In particular, the bill is said to provide clarity on the use of backup power generators for critical infrastructure like data centers. It was introduced in the Maryland General Assembly after Aligned Data Centers abandoned a project after the state Public Services Commission denied its request to install 168 backup generators. The bill was introduced three months after the cancellation and passed with a unanimous vote.

“This bill is going to supercharge the data center industry in our state so we can unleash more economic potential to create more good-paying union jobs,” Moore said during the bill signing.

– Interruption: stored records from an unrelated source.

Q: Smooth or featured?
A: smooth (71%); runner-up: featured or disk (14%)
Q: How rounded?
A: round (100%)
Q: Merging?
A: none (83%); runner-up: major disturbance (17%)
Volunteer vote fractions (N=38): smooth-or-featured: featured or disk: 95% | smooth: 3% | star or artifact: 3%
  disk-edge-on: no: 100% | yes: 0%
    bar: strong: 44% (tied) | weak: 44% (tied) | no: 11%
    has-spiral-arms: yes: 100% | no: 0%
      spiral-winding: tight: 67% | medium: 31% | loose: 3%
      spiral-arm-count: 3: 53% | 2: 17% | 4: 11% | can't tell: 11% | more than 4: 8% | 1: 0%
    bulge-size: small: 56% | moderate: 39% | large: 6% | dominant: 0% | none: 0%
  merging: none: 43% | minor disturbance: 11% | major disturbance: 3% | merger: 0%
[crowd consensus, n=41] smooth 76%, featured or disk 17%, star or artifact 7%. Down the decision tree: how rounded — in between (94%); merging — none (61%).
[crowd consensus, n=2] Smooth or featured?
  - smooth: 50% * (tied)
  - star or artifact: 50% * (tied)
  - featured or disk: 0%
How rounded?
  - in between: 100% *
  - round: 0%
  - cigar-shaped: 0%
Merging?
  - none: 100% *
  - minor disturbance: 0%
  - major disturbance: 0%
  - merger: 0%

“Maryland does not have to choose between making a cleaner home for everyone and preparing for the cyber challenges ahead, and the governor is committed to tackling both,” said Carter Elliot, press secretary to Governor Moore, in a separate statement to Data Center Knowledge.

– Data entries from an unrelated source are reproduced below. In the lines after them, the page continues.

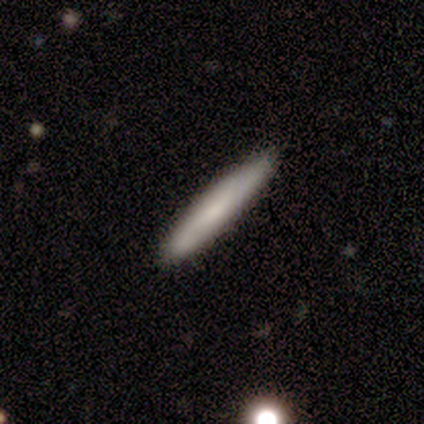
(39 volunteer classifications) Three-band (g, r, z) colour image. It shows a smooth galaxy with no disk features (74%) that is cigar-shaped (97%). Merging: none (84%).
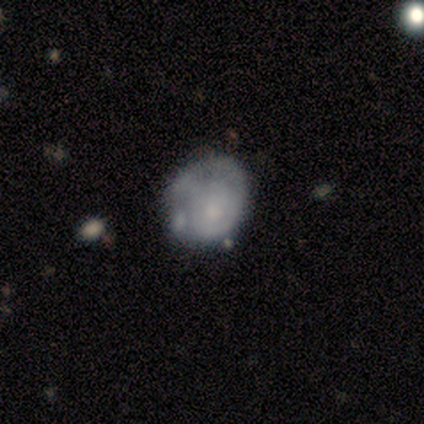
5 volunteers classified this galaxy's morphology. Smooth or featured: featured or disk — 60% (smooth — 40%)
Edge-on disk: no — 100%
Bar: no — 100%
Spiral arms: no — 67% (yes — 33%)
Bulge size: small — 67% (moderate — 33%)
Merging: none — 40% (tied with minor disturbance — 40%)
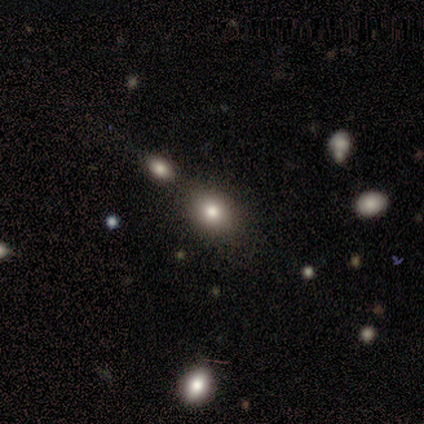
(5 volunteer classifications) smooth_or_featured: smooth (p=1.00)
how_rounded: round (p=0.80) [alt: in between p=0.20]
merging: none (p=0.60) [alt: minor disturbance p=0.40]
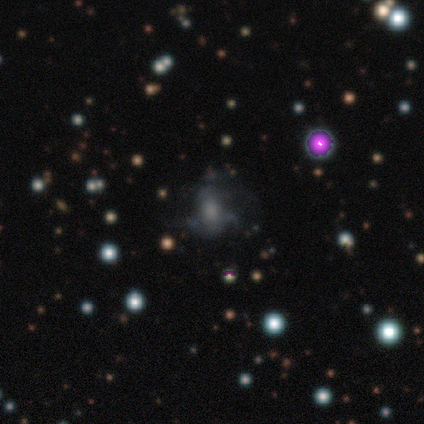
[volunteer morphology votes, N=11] smooth-or-featured: featured or disk: 55% | smooth: 27% | star or artifact: 18%
  disk-edge-on: no: 100% | yes: 0%
    bar: no: 83% | weak: 17% | strong: 0%
    has-spiral-arms: no: 67% | yes: 33%
    bulge-size: large: 33% (tied) | moderate: 33% (tied) | none: 33% (tied) | dominant: 0% | small: 0%
  merging: major disturbance: 44% | minor disturbance: 33% | none: 22% | merger: 0%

Related:Mapping the Best Data Center Locations in 2024

Meeting the Challenge

The ink was barely dry on the bill when a new data center customer was announced – but it was not a data center provider. Quantum Loophole, which provides land, power, connectivity, and scale in multi-gigawatt-scale, master-planned data center developments, announced plans for a 2,100-acre site in Frederick County, Maryland.

Quantum Loophole is constructing QLoop, a 40-mile fiber optic network ring connecting Quantum Frederick’s data center development site in Maryland to northern Virginia’s extensive data center ecosystem. Service on QLoop is expected to be ready in the first half of 2025.

“Backup power is absolutely critical to data centers around the globe, and to everyone’s access to their digital world,” said Alan Howard, principal analyst, colocation and data center building at Omdia. “The data center industry, in one more evolutionary step, is embracing big developments because they can be built where the power is available.”

Howard added: “The story about Aligned, Quantum, and Maryland is a cautionary tale for data center campus developers but will also be a great case study on how to meet challenges like this.”

Related:US Energy Experts Highlight Potential for Nuclear-Powered Data Centers

A ’Major Win’ for the Economy

With this legislation, Maryland is poised to possibly take some business from the northern Virginia (NoVA) area, the most popular location in the country for data centers. The area is getting full and running out of both room and power. With Maryland just 50 miles away, will northern Virginia facing competition?

Howard says yes, but qualifies it. “To really benefit from the extensive interconnection ecosystem that lives in NoVA, Quantum is building a fiber loop to access. Not only does that give data centers on their campus direct connection capabilities, the vision of building it in a loop provides the redundancy most of their customers really need. It’s a well-thought-out extension to NoVA,” he said.

Steve Smith, managing director in the Americas for Digital Realty Trust, also thinks that this will make the state of Maryland more competitive as an alternative to North Virginia.

“It’s a major win for Maryland's economy,” Smith told Data Center Knowledge. “Data centers are the cornerstone of the digital economy, driving innovation and growth. By welcoming data center developments, Maryland is poised to see significant economic benefits, including local job creation, infrastructure investment, and enhanced community engagement.

“This move underscores the state’s commitment to fostering a tech-forward environment and reaping the rewards of a booming digital landscape.”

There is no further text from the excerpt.